Reinforcement Learning Demystified: A Gentle Introduction
In a long blog post series starting with this episode, I’ll try to simplify the theory behind the science of reinforcement learning and its applications and cover code examples to make a solid illustration. You can read all my Blog-post here.
What is Reinforcement Learning?
Reinforcement learning or RL for short is the science of decision making or the optimal way of making decisions. When an infant plays, waves its arms, it has no explicit teacher, but it does have a direct sensorimotor connection to its environment. Exercising this connection produces a wealth of information about cause and effect, about consequences of actions, and about what to do in order to achieve goals.
This is the key idea behind RL, we have an environment that represents the outside world to the agent and an agent that takes actions, receives observations from the environment that consists of a reward for his action, and information of his new state. That reward informs the agent of how good or bad was the taken action, and the observation tells him what is his next state in the environment.
The agent tries to figure out the the best actions to take or the optimal way to behave in the environment in order to carry out his task in the best possible way.
This is a simulation of a humanoid that learned how to run after executing the sequence of acting, observing, and then acting until it finally figured out the best action to take at each time step to achieve its task, i.e. running efficiently.
Here is a successful example of an RL agent that learned to play Breakout like any human being after 400 training episodes. After 600 training episodes, the agent finds and exploits the best strategy of tunneling and then hitting the ball behind the wall.
Keep in mind there is no explicit human supervisor, the agent learns by trial and error.
Another amazing success story is how Deepmind used RL to simulate locomotion behavior on Mujoco’s simulation models. The agent is given proprioception and simplified vision to perceive the environment.

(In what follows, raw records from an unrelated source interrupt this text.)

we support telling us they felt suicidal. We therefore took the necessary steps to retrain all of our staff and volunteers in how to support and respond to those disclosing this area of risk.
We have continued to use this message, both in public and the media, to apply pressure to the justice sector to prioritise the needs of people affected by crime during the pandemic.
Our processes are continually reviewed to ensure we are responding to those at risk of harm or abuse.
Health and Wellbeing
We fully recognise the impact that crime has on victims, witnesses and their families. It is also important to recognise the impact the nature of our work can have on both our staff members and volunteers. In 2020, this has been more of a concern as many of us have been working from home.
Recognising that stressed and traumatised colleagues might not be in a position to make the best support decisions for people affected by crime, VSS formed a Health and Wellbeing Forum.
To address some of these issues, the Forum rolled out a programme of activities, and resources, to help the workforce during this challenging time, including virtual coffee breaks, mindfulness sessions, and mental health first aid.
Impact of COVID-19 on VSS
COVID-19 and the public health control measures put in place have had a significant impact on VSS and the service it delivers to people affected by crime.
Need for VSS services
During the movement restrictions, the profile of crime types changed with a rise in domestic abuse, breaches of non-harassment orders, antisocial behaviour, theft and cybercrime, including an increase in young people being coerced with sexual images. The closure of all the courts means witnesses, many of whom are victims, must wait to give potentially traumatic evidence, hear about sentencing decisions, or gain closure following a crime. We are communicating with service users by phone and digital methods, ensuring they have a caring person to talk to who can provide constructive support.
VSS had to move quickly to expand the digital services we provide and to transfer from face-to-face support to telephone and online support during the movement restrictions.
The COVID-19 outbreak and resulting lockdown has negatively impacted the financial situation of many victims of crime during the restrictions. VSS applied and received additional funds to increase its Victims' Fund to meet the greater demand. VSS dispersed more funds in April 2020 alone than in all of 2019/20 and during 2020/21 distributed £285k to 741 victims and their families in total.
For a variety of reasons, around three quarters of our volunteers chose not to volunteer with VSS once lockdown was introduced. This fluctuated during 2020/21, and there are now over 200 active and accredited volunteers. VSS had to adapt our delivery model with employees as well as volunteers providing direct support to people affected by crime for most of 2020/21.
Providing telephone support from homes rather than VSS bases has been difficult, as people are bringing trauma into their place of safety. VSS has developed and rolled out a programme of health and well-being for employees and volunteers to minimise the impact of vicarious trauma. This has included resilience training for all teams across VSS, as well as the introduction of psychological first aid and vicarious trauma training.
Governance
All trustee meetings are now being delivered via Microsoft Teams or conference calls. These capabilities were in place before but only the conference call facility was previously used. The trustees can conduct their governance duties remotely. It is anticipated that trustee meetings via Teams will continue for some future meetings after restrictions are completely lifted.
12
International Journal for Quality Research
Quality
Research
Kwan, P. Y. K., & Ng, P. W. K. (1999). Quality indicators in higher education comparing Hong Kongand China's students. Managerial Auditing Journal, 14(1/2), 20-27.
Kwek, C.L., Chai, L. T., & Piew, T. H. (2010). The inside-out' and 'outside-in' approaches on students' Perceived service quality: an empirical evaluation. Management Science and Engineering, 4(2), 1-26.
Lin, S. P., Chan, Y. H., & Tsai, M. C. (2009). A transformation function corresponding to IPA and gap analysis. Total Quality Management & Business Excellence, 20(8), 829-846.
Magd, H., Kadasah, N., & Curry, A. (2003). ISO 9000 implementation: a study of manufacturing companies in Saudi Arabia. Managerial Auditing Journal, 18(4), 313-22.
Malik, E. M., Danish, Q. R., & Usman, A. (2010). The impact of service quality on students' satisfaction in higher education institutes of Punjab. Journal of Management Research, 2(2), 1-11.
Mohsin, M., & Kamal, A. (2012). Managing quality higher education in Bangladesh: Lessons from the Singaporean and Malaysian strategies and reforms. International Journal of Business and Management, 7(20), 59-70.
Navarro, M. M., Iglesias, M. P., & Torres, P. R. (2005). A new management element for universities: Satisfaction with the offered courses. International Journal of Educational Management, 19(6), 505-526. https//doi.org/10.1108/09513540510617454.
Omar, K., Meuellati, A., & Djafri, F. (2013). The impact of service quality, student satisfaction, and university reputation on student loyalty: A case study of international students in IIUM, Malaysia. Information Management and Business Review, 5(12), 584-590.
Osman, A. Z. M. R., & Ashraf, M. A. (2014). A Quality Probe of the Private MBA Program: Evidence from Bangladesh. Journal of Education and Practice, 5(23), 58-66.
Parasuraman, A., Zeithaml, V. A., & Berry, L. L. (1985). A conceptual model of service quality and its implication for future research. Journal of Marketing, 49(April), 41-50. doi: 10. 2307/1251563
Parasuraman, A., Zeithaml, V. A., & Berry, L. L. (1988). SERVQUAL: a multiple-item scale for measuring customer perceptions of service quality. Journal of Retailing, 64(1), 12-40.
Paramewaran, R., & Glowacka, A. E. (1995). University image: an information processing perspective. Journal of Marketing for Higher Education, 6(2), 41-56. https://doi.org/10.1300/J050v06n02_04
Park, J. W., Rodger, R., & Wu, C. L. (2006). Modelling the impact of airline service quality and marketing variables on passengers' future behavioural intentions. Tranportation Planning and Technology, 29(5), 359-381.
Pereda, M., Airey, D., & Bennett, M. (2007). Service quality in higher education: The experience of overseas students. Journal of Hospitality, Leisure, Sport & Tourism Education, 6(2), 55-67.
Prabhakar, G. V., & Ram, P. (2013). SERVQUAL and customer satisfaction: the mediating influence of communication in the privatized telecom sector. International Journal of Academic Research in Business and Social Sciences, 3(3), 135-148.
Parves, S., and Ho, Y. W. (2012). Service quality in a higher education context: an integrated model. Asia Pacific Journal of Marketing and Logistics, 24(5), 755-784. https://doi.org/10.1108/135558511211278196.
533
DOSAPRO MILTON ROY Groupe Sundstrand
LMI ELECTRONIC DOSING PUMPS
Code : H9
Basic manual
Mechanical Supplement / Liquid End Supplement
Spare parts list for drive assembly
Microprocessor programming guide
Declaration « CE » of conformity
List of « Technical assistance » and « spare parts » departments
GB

The agent learns to run, jump, crouch, and climb through relentless attempts of trials and learning from its errors.
We can’t ignore the biggest event in AI community, the ultimate smackdown of human versus machine, where Deepmind’s AlphaGo ruthlessly managed to defeat Lee Sedol, the South Korean professional Go player of 9 dan rank, 4 matches against 1 in March 2016. This guy has 18 world championships under his belt.
“The Game of Go is the holy grail of artificial intelligence. Everything we’ve ever tried in AI, it just falls over when you try the game of Go.”
David Silver, Lead Researcher for AlphaGo
What makes RL different from other machine learning paradigms ?
In RL there is no supervisor, only a reward signal or a real number that tells the agent how good or bad was his action. Feedback from the environment might be delayed over several time steps, it’s not necessarily instantaneous e.g. for the task of reaching a goal in a grid-world, the feedback might be at the end when the agent reaches the goal. The agent might spend some time exploring and wandering in the environment until it finally reaches the goal after a while to realize what were the good and bad actions it has taken.
In machine learning or supervised learning, we have a dataset that describes the environment to the algorithm and the right answers or actions to do when faced with a specific situation, and the algorithm tries to generalize from that data to new situations.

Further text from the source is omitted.